PROBLEM STATEMENT
Summarize the text on spring yard clean-up in three sentences.

EXTRACT

★ ★ ★ ★ ★ ★ ★

We’re well into Spring. As the days warm, we’ve got a plan for you to get your outdoor space ready for summer’s delight. But, first, we’re going to need to take care of what the winter left behind and the best way to do that is a thorough yard clean-up.
It All Starts Here
Anyone who aspires to have a gorgeous, clean, enjoyable lawn for summer has to undertake a bit of early prep work in spring, beginning with a total yard clean-up.
Even if you’ve raked your yard in autumn, and gotten every last leaf, winter has a strange way of leaving debris behind. With a rake, start combing around the existing plants to remove the dead foliage and leaves which may have blown onto your property from a neighbor’s yard. Left alone, these unwanted items can choke your plants or even make them sick. Put everything (except weeds — bag them for complete disposal) you gather into a wheelbarrow, and hold on to it for later.
Old Mulch is Out of Here.
Remove last year’s mulch. It’s overstayed its welcome. Where to put the mulch? Read on.
- Composting is a Snap.
To make effective compost, simply grind all the leftover yard debris in your wheelbarrow into baby-bite sized pieces and place in a composting container or bin. Garden centers also have a material which will speed the process. Just remember to keep the contents moist and toss it around with a pitchfork every couple of weeks. Don’t be alarmed if you see mist rising occasionally. Composting matter will get hot.
- The Stage is Set.
Once you’ve prepped your outdoor space, this is the time to spread some pelletized fertilizer around your growing beds. We recommend using a 5-10-10 compound. What do those numbers mean? A bag of 5-10-10 fertilizer is composed of 5% percent nitrogen, 10% phosphate and 10% potash. It’s safe for lawns, flowers and other plants.
- Edgy Business.
With a square-head shovel, dig into your beds. Give the space between your lawn and your plants a nice, clean edge. For a useful, and visually pleasing look, purchasing some inexpensive stone or pavers will help to maintain the beds and keep grass from invading the flower space.
- Looking Up. Looking Down.
Winter does a number on growing things which kiss the sky. Using a sturdy ladder, pruning those branches which have suffered damage from the winter elements and remove anything that is dead as well. We’re not ones to employ an electric or gas-powered device to prune. Instead, we prefer going old school — a handsaw if the wood is thick. Likewise, invest in a hand clipper. These tools allow you to “barber” your foliage with the precision of a true spring gardening surgeon. Be careful not to clip away at plants about to flower. But, it’s O.K. to trim the summer-blooming shrubs. They will thank you by bursting with color when the time is right. For evergreens, snip them back a tad. It will encourage the conifers to sprout in that direction as the temperatures rise.

★ ★ ★ ★ ★ ★ ★

DATA PROVIDED
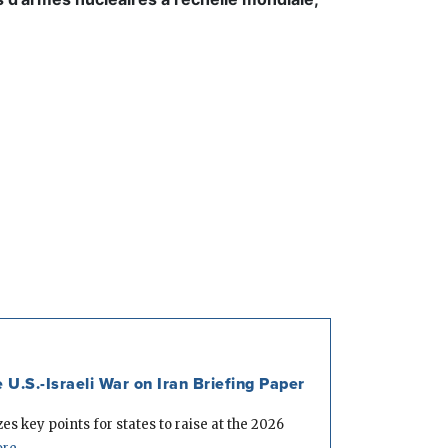
U.S.-Israeli War on Iran Briefing Paper
s key points for states to raise at the 2026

★ ★ ★ ★ ★ ★ ★

RESULT OF THE EXERCISE
Getting a lawn ready for summer begins in spring with a total yard clean-up: raking dead foliage and leaves from around plants, bagging weeds for disposal, and removing last year's mulch. The gathered debris can be ground into small pieces and composted in a bin that is kept moist and turned with a pitchfork every couple of weeks, and pelletized 5-10-10 fertilizer can then be spread around the growing beds. The beds should also be given a clean edge with a square-head shovel, and winter-damaged or dead branches should be pruned with a handsaw and hand clipper, taking care not to clip plants about to flower.